Human Rights First and Sister NGOs File Amicus Brief Asking for Emergency Stay of Attempts to Reinstate MPP

WASHINGTON — Human Rights First, the Southern Poverty Law Center, American Immigration Council, and Center for Gender & Refugee Studies filed an amicus curiae — a friend of the court — brief at the U.S. Supreme Court asking for an emergency stay of a lower court decision reinstating the so-called Migrant Protection Protocols (“MPP”) or “Remain in Mexico” policy.

Through this policy, the Trump administration forced thousands of asylum seekers and migrants to wait in danger in Mexico for U.S. immigration court hearings. In February, the Biden administration started processing into the U.S. asylum seekers subject to the policy and terminated MPP in June. However, Attorney Generals from Texas and Missouri sued to force the federal government to reinstate MPP.

The amicus brief, in the case Texas et al. v.
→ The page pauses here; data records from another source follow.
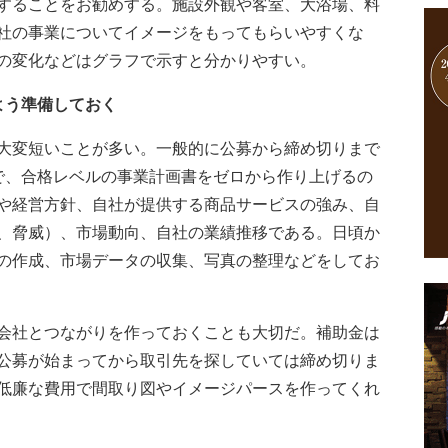
することをお勧めする。施設外観や客室、大浴場、料
社の事業についてイメージをもってもらいやすくな
の変化などはグラフで示すと分かりやすい。
よう準備しておく
大変短いことが多い。一般的に公募から締め切りまで
で、合格レベルの事業計画書をゼロから作り上げるの
や経営方針、自社が提供する商品サービスの強み、自
、脅威）、市場動向、自社の業績推移である。日頃か
の作成、市場データの収集、写真の整理などをしてお
会社とつながりを作っておくことも大切だ。補助金は
公募が始まってから取引先を探していては締め切りま
低廉な費用で間取り図やイメージパースを作ってくれ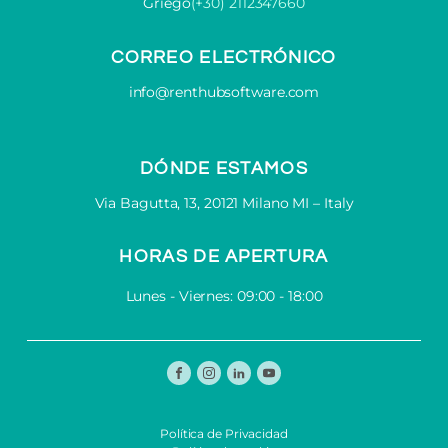
Griego
(+30) 2112347660
CORREO ELECTRÓNICO
info@renthubsoftware.com
DÓNDE ESTAMOS
Via Bagutta, 13, 20121 Milano MI – Italy
HORAS DE APERTURA
Lunes - Viernes: 09:00 - 18:00
Política de Privacidad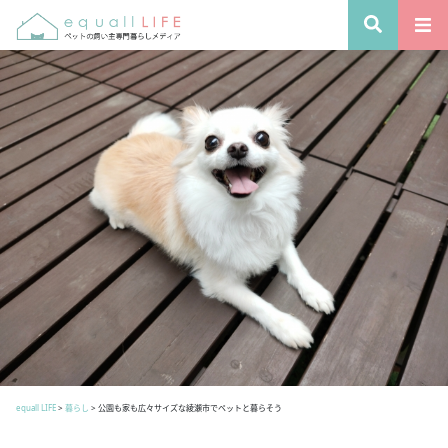
equall LIFE
>
暮らし
>
公園も家も広々サイズな綾瀬市でペットと暮らそう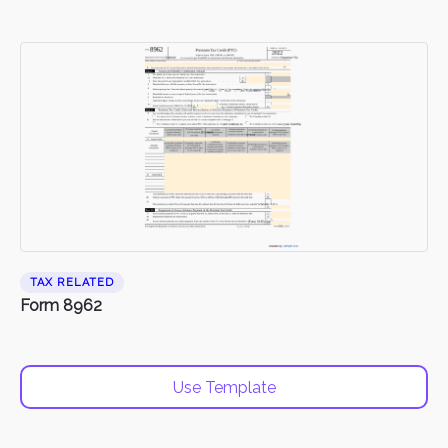
TAX RELATED
Form 8962
Use Template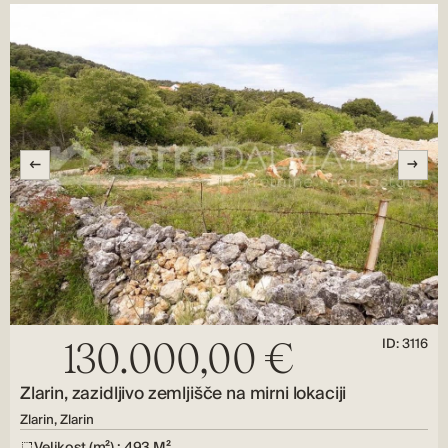
ID: 3116
130.000,00 €
Zlarin, zazidljivo zemljišče na mirni lokaciji
Zlarin, Zlarin
Velikost (m²) : 493 M²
Biden, emphasizes the inherent dangers and due process violations of MPP for migrants as well as errors of the lower court’s refusal to grant an emergency stay.

Relying exclusively on facts already in the record, the brief describes how MPP subjected asylum seekers to alarming conditions of violence in Mexico. This violence, along with systemic failures of notice and other procedural problems, resulted in many asylum seekers in MPP being ordered removed in their absence from court. Some were unable to reach immigration courts because they were kidnapped on the way there; others never received notice of their hearings because their lack of shelter in Mexico also meant they had no address there where they could receive mail.
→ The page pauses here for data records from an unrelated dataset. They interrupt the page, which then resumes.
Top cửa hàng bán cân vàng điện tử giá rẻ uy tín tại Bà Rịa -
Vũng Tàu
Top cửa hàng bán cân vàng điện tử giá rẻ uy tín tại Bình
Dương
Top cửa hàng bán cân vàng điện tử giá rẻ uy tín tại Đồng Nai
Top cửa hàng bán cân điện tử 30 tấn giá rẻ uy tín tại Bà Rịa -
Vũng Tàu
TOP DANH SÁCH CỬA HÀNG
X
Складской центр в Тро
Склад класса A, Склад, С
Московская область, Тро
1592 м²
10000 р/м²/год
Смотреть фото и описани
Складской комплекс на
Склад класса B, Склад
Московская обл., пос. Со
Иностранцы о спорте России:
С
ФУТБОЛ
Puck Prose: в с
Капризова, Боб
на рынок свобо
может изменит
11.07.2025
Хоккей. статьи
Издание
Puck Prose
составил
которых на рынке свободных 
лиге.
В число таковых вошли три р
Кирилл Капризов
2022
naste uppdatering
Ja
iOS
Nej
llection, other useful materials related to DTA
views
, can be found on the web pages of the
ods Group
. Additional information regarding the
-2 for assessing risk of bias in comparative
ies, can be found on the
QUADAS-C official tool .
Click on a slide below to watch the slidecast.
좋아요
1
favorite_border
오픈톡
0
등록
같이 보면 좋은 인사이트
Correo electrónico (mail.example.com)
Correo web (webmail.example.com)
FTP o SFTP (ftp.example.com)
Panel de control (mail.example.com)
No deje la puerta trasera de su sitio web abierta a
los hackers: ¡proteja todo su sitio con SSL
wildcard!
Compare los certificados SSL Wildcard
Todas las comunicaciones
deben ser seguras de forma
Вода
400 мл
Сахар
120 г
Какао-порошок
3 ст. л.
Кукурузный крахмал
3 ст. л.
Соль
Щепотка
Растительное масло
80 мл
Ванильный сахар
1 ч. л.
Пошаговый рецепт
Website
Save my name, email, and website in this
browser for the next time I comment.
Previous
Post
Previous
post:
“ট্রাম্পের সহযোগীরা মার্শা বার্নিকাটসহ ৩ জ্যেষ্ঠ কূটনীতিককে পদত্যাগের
“MPP was a violation of domestic law and of the treaty obligations of the United States to protect refugees. It deliberately subjected asylum seekers to grotesque levels of violence and suffering in Mexico,” said Anwen Hughes, Director of Legal Strategy, Refugee Programs. “We have been able to document over 1,500 publicly reported cases of murder, rape, kidnapping, and other violent assaults against asylum seekers returned to Mexico under MPP.  Many of these people were targeted for attacks because they were migrants.  DHS had this information before when it correctly decided to terminate this shameful policy. Quite aside from the other legal flaws in the district court’s and the 5th Circuit’s decisions, pointed out in the Solicitor General’s stay application, a denial of a stay at this level would expose terrible harm to more asylum seekers who seek safety in the United States and fair adjudication of their claims.”

Human Rights First also weighed in as amicus at a prior stage in this case at the United States Court of Appeals for the Fifth Circuit earlier this week.

Since MPP’s inception in January 2019, Human Rights First has tracked and documented violence against asylum seekers returned to Mexico under MPP through a series of reports and the “Delivered to Danger” initiative with other immigrant and human rights organizations. Human Rights First attorneys representing people returned under MPP—including securing the first grant of asylum under the program—have seen the major barriers to effective representation erected by the policy for the few asylum seekers in MPP who manage to find lawyers.